Consider these classes that will act as base classes:
struct Base1 {
int b1;
void print_Base1_addr() const { std::cout << this << '\n'; }
};
struct Base2 {
int b2;
void print_Base2_addr() const { std::cout << this << '\n'; }
};
If Derived inherits from Base1 and Base2:
struct Derived: Base1, Base2 {
int i;
void print_addr() const { std::cout << this << '\n'; }
};
Then this code prints the same address for this in Derived and Base1 but not in Base2:
Derived d{};
d.print_addr();
d.print_Base1_addr();
d.print_Base2_addr();
I don't understand why this in Derived has the same address as in Base1. These aren't empty classes as they all contain a data member (the addresses of the data members b1 and i differ). It is as if Base1 overlaps on the Derived.
What I am overlooking?
I don't understand why this in Derived has the same address as in Base1.

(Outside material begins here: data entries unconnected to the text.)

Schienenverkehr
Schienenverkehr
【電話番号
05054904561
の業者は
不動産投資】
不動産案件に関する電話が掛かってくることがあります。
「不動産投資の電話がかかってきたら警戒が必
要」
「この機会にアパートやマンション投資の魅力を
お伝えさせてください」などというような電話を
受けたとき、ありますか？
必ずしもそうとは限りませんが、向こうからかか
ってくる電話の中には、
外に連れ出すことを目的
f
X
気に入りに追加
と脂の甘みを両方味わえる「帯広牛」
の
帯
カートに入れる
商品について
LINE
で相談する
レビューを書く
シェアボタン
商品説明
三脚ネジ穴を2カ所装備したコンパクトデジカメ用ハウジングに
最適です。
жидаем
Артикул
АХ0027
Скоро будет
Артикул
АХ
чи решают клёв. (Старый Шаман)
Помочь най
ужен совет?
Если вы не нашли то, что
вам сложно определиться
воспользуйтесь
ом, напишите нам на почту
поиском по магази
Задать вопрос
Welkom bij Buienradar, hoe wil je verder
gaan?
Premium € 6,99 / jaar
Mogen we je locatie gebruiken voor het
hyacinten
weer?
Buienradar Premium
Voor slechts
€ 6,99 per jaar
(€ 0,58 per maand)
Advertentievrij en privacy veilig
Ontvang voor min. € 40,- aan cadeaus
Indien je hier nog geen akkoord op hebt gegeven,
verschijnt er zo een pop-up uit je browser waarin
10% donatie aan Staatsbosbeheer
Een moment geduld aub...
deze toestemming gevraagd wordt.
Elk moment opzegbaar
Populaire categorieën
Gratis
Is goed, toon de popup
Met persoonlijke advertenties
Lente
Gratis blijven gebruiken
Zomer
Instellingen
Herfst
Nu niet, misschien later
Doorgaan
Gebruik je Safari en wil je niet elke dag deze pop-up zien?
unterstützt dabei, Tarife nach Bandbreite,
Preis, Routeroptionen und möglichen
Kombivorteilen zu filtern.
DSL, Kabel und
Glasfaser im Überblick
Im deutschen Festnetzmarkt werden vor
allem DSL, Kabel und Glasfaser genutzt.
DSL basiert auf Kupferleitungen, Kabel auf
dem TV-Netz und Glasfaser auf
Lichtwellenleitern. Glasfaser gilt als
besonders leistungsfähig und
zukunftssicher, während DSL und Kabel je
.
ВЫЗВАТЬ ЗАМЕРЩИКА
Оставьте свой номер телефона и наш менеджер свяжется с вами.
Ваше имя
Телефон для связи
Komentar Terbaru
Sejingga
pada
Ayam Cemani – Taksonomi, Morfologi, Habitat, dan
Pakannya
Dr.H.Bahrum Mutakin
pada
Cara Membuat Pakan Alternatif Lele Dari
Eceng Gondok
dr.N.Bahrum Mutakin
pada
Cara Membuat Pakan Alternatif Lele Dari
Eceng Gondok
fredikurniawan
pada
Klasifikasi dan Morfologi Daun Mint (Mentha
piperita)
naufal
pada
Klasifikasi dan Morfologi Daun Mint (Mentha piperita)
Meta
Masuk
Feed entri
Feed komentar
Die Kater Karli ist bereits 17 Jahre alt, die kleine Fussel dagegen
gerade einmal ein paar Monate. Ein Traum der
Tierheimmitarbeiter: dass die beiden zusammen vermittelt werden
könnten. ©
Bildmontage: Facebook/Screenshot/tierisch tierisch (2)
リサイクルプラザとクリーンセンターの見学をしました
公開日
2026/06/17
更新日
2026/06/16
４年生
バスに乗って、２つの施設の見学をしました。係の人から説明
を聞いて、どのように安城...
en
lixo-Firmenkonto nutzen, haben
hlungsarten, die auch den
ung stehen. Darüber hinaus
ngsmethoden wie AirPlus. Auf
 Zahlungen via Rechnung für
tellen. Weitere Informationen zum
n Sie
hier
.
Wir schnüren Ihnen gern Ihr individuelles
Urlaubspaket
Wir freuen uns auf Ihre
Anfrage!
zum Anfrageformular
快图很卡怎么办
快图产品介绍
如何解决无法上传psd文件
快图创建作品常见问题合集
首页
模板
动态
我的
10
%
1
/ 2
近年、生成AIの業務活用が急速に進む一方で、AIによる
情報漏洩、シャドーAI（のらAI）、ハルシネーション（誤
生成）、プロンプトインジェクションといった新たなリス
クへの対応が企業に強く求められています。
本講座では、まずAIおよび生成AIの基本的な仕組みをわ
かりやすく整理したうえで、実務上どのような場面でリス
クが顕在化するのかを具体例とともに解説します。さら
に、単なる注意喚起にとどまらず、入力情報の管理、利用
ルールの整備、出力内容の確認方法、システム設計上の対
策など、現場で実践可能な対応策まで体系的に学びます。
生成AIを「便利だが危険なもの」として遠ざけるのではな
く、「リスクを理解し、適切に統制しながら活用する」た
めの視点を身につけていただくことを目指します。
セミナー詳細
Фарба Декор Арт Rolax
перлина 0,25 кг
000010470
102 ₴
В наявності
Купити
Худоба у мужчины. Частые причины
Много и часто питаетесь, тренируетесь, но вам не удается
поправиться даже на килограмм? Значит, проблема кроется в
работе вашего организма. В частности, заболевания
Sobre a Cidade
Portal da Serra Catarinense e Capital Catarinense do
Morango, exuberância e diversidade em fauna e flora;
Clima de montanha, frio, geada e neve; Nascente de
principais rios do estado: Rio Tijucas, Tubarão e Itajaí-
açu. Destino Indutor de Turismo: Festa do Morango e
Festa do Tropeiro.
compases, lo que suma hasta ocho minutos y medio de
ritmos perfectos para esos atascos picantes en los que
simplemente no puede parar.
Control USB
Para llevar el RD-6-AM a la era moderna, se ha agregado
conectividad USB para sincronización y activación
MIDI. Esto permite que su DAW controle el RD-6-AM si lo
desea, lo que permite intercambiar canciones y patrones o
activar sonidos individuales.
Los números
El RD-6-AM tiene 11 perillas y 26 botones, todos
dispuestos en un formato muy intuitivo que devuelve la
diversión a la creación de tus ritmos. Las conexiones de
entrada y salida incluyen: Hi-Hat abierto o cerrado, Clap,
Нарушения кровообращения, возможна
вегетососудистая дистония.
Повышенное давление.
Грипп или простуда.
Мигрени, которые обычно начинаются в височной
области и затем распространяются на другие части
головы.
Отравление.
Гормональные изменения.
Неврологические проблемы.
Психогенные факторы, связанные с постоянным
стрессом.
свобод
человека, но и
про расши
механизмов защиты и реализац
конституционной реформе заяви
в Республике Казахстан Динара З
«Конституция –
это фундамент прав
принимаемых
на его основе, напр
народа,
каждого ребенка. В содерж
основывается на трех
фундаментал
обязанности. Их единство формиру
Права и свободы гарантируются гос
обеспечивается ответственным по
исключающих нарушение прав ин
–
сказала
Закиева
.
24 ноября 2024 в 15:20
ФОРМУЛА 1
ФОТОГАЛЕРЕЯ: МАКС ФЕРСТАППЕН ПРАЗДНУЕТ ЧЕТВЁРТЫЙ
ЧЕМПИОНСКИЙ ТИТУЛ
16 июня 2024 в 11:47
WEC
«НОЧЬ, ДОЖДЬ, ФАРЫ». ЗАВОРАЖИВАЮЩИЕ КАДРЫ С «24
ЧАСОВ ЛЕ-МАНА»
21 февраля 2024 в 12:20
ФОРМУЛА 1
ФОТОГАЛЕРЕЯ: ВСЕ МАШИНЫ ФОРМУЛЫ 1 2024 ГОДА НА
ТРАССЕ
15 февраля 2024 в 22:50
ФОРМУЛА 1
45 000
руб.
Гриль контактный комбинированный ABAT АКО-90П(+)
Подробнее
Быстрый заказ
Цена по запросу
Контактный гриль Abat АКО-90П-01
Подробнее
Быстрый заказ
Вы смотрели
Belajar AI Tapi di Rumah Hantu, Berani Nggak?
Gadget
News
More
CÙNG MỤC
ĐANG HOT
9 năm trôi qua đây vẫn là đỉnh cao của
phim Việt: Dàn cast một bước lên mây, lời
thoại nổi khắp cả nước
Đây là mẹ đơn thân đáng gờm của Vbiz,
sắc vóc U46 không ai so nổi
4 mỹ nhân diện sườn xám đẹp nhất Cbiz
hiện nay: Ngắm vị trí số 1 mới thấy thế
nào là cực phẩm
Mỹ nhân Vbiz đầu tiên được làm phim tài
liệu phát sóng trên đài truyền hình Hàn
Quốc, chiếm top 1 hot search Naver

Why not? The derived object contains the base class subobjects. Sub objects can have the same address as the container object.
The layout in memory probably looks something like this:
mem addr | 0123456789ab # relative to the address of Derived object
Base1 | 1111 # 1 denotes address occupied by Derived::Base1
Base2 | 2222 # 2 denotes address occupied by Derived::Base2
i | iiii # i denotes address occupied by Derived::i
Derived | DDDDDDDDDDDD # D denotes address occupied by Derived
-------------------------
all subobj | 11112222iiii
Notice how the beginning of both 1 and D overlap at the address 0.
It is as if Base1 overlaps on the Derived.
That is exactly how subobjects behave. Just like elements of array overlap the entire array, members of a class overlap the class, so too the base class sub objects overlap the memory of the derived class.